There were instances in which the movie showed how the police would interact with the homeless, and ways in which they would throw away their possessions, make them relocate, and sometimes harass them. It reminded me of the Group “A” book I am reading, “Down, Out, and Under Arrest: Policing on Skid Row”, in which it tells the history of Skid Row. Much of its history revolves around the LAPD constantly arresting the homeless, and relocating them as to not bother the people of the downtown area. It is almost ironic to see similarities, if not the same exact instances happen in real modern times.

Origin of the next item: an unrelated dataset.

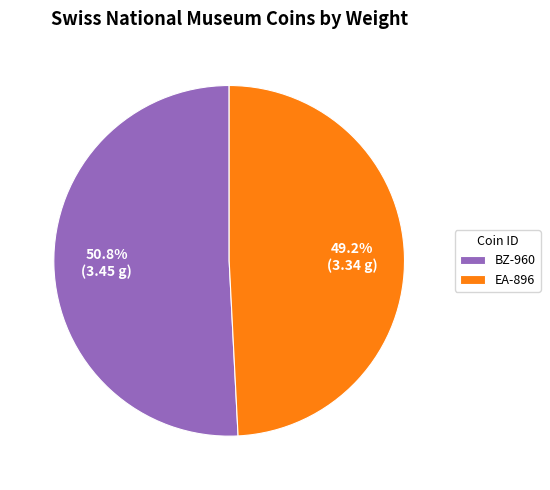

What percentage is the EA-896 slice, to the nearest percent?

49%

I grew up in a small town called Big Bear Lake, in Southern California, where I wasn’t relatively surrounded by almost any people who were homeless, at least as far as I could tell. I grew up in a very sheltered lifestyle, not needing to pay attention or give thought of the importance of paying attention to certain political issues such as the working class, homelessness, and some other subjects. Coming to college did however, change many of my beliefs as I became much more knowledgeable about issues, and surrounded by so many different mindsets. However, back to the main point, I did grow up with my grandmother being heavily involved with helping those who ask for help. She would sit and hold conversations with homeless people, creating hours and hours of connection. She would bring them food, give them money without second thought, and bring clothes. Really, she would do anything to help. I wanted to try to grow up to be like that, but in such a small town where homelessness isn’t too apparent, it’s difficult to be sought after. After even just a few days of this class where we talk about the different means of what it means to be homeless, and the policies surrounding homelessness, I understand so much more why it was so difficult for me to see these instances growing up in my hometown.

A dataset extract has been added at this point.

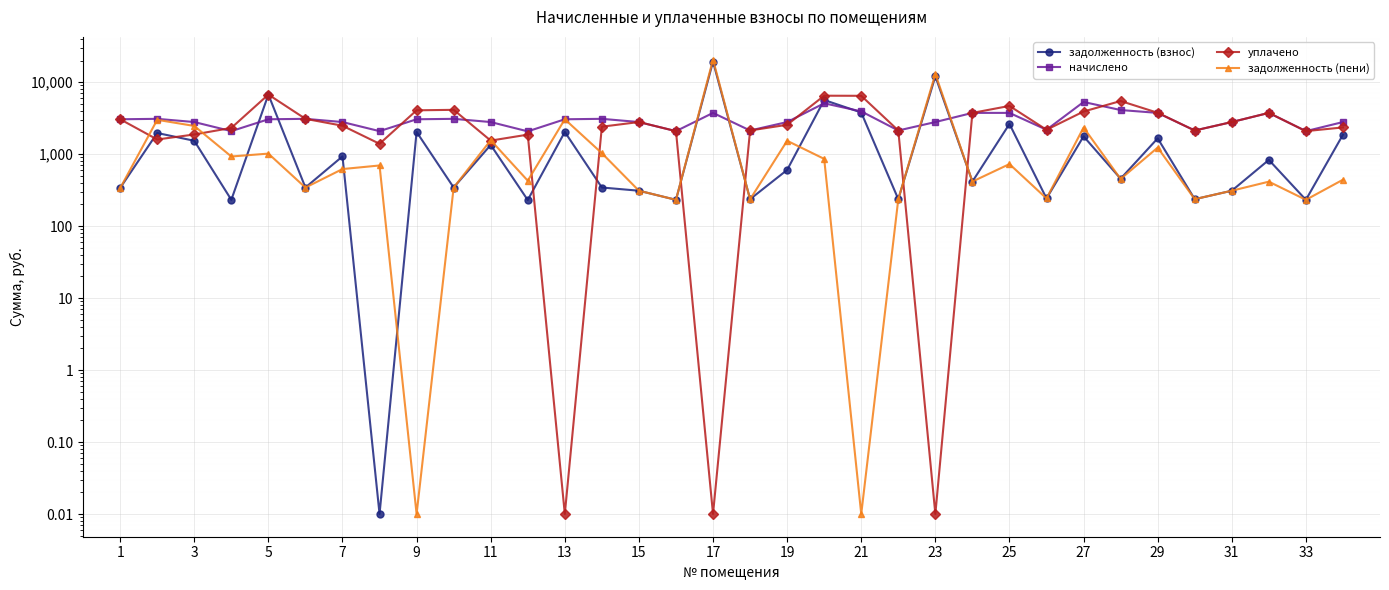

List the series in order of their peak value, highest first.

задолженность (пени), задолженность (взнос), уплачено, начислено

After reading “Nickle and Dime,” I realize how difficult it is to even just exist in that sort of lifestyle trying to get by. I feel people, myself in the past admittedly, all too often express how it’s hard work that gets you through life. Once you put in the work, the rest will follow. However, after reading these articles giving different perspectives on working in the underclass, I feel it gives a whole completely new idea on what it means to be in the underclass, and how it works almost like a trap. I would also like to bring up something that stood out to me in an article. It stated how we tend to focus on the lower class as the middle class going into the lower class. Not the people who have been in the lower class for much of their lives. I found that to be a claim in which changed the way I look at class, and how it stands with people peering in on it to observe it as it is. Coming from a perspective on not knowing what an underclass was until a few weeks ago, I feel excited to continue learning what these next few weeks will bring for myself and my peers to learn and experience.